Manual

Installation

Installation of SpeeDB is rather straightforwrad. You may download the latest version from the home page and extract it into a new directory. Change to that directory. Compile SpeeDB by running

make clean; make

The speedb tped2dbs command

The SpeeDB package uses an internal data structure to organize the genomic data of a database of individuals. To facilitate its usage, command speedb tped2dbs converts the input PLINK TPED file into a binary DBS file. The genotype of an individual is created by combining two adjacent haplotypes. If any haplotype of an individual has a missing value in a certain marker, then the genotype of this individual in the corresponding marker is 1 (namely, having one copy of minor allele). The output of this command is a file with extension .dbs. This output file is required by all the other commands in the SpeeDB package.

Command line is

speedb tped2dbs <input.tped> <output.dbs>

The speedb dbs2query command

The SpeeDB package provides a command to convert each database indivdual to a query individual. This enables pairwise IBD inference from the input database.

Command line is

speedb dbs2query <input.dbs> <output.query>

The speedb filter command

Command speedb filter takes a batch of query individuals and a large collection of individuals as inputs. In a single query, SpeeDB compares a query individual against the collection and outputs candidate IBD segments for downstream accurate IBD inference.

Command line is

speedb filter [options] <input.dbs> <input.query> <output.candidate>

Options

-b <float> sets the target IBD block size. The default value is 4 cM.

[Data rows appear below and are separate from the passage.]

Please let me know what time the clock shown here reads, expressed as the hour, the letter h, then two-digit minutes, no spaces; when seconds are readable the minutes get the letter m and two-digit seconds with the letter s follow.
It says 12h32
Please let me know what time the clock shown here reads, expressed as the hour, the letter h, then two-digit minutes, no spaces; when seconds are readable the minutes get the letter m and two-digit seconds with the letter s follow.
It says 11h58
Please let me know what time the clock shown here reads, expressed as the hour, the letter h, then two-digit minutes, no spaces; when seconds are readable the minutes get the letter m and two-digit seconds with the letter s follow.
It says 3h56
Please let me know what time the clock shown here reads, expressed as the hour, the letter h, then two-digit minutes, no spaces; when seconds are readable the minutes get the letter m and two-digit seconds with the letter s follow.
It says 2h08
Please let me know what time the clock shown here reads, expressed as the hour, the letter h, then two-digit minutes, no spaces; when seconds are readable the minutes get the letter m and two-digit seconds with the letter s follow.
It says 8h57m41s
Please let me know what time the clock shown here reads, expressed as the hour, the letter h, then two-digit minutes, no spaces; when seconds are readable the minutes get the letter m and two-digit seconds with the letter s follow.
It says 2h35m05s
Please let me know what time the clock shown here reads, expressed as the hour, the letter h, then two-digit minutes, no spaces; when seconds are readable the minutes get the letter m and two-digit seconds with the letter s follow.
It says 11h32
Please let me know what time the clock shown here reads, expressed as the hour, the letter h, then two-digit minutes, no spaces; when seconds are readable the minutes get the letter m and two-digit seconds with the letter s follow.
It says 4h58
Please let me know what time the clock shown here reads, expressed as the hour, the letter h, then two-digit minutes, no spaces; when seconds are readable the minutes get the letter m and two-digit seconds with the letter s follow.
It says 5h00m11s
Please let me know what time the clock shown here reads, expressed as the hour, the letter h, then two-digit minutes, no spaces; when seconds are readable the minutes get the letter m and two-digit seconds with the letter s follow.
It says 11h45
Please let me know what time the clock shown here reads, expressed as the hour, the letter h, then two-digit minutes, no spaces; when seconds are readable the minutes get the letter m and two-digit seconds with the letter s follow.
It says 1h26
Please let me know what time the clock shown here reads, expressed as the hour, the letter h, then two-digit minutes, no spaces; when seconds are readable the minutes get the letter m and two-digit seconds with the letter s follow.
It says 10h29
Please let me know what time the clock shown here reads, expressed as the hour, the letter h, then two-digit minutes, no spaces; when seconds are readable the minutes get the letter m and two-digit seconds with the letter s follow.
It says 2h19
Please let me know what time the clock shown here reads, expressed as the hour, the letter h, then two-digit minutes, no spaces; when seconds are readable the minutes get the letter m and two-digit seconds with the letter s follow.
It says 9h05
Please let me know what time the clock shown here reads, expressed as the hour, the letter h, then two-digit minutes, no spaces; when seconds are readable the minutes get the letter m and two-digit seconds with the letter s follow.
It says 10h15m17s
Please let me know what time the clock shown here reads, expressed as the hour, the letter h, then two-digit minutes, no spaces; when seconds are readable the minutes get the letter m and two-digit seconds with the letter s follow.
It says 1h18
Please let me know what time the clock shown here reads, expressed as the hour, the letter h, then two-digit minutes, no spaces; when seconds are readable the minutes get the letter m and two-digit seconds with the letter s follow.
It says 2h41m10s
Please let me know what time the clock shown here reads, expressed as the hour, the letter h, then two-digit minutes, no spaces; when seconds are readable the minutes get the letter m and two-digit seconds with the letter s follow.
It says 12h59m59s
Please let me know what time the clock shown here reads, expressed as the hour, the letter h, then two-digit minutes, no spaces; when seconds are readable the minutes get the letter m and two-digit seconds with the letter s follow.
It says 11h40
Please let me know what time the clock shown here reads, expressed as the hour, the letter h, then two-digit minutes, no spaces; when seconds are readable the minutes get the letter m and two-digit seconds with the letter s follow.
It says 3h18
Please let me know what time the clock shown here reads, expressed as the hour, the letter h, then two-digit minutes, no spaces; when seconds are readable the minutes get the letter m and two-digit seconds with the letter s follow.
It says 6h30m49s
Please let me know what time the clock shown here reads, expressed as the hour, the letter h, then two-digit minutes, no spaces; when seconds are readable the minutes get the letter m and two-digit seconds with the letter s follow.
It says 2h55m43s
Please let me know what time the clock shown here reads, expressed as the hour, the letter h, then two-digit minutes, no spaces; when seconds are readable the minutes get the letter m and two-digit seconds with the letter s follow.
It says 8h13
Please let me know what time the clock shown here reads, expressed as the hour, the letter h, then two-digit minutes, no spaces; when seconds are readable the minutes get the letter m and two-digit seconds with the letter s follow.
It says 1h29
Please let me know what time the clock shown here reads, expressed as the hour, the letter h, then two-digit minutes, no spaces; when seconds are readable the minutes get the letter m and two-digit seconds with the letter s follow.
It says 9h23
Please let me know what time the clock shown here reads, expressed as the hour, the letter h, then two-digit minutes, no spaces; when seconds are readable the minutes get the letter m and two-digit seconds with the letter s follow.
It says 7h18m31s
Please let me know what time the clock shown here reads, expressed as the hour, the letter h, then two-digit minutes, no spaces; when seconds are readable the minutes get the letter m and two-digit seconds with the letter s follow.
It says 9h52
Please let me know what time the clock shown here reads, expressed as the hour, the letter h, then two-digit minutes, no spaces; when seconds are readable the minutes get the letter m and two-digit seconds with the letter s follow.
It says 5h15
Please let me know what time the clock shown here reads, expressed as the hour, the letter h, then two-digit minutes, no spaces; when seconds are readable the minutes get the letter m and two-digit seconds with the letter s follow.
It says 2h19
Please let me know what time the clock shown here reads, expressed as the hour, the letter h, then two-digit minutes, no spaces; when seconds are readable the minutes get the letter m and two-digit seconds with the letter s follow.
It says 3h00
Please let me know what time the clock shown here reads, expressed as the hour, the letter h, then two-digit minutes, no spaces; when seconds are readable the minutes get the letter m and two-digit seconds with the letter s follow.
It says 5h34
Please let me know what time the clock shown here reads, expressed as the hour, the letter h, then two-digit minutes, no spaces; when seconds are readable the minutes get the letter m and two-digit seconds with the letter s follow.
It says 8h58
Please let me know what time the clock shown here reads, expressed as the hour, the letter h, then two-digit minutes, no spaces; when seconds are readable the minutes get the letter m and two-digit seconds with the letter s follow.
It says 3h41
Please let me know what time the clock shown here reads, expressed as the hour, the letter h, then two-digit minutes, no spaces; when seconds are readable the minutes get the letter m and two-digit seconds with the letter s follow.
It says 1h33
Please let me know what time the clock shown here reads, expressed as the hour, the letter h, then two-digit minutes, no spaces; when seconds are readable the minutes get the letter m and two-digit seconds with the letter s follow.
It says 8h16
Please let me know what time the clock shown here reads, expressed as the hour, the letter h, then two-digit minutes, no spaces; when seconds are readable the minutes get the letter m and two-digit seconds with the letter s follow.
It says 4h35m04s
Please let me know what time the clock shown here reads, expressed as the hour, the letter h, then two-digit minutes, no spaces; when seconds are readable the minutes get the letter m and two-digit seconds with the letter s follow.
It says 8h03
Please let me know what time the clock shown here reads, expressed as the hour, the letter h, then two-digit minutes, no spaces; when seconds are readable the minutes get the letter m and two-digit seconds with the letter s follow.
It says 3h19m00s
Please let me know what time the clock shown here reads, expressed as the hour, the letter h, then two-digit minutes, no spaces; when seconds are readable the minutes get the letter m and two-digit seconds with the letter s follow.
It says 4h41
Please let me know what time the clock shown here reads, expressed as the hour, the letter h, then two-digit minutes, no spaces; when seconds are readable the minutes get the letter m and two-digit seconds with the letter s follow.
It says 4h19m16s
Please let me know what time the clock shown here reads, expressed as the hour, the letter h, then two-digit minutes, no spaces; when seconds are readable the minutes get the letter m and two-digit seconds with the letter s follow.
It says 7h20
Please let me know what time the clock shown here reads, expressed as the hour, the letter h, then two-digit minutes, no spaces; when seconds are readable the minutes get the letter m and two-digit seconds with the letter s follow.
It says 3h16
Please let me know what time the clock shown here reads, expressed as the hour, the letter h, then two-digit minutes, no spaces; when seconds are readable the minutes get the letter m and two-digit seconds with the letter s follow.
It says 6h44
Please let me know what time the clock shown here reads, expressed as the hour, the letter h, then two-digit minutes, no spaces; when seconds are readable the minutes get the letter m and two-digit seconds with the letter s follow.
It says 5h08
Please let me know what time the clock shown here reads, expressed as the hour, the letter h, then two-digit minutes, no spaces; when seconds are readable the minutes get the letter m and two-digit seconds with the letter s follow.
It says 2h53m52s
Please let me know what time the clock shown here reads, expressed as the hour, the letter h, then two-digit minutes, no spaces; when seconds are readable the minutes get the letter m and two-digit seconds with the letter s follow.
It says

-s <float> sets the step size, i.e. par_step in the article. The default value is 0.5 cM. The window size par_window is calculated from this value.

-e <float> sets the paramter η_J in the optimization. The default value is 0.9.

-1 <int> sets the Major Filter's threshold p_th as 1e-<int>. The current version supports <int> = {0, 1, 2}. The default is 1.

-2 <int> sets the Minor Filter's threshold p_th* as 1e-<int>. The current version supports <int> = {0, 1, 2}. The default is 1. Users can use different thresholds on these two filters.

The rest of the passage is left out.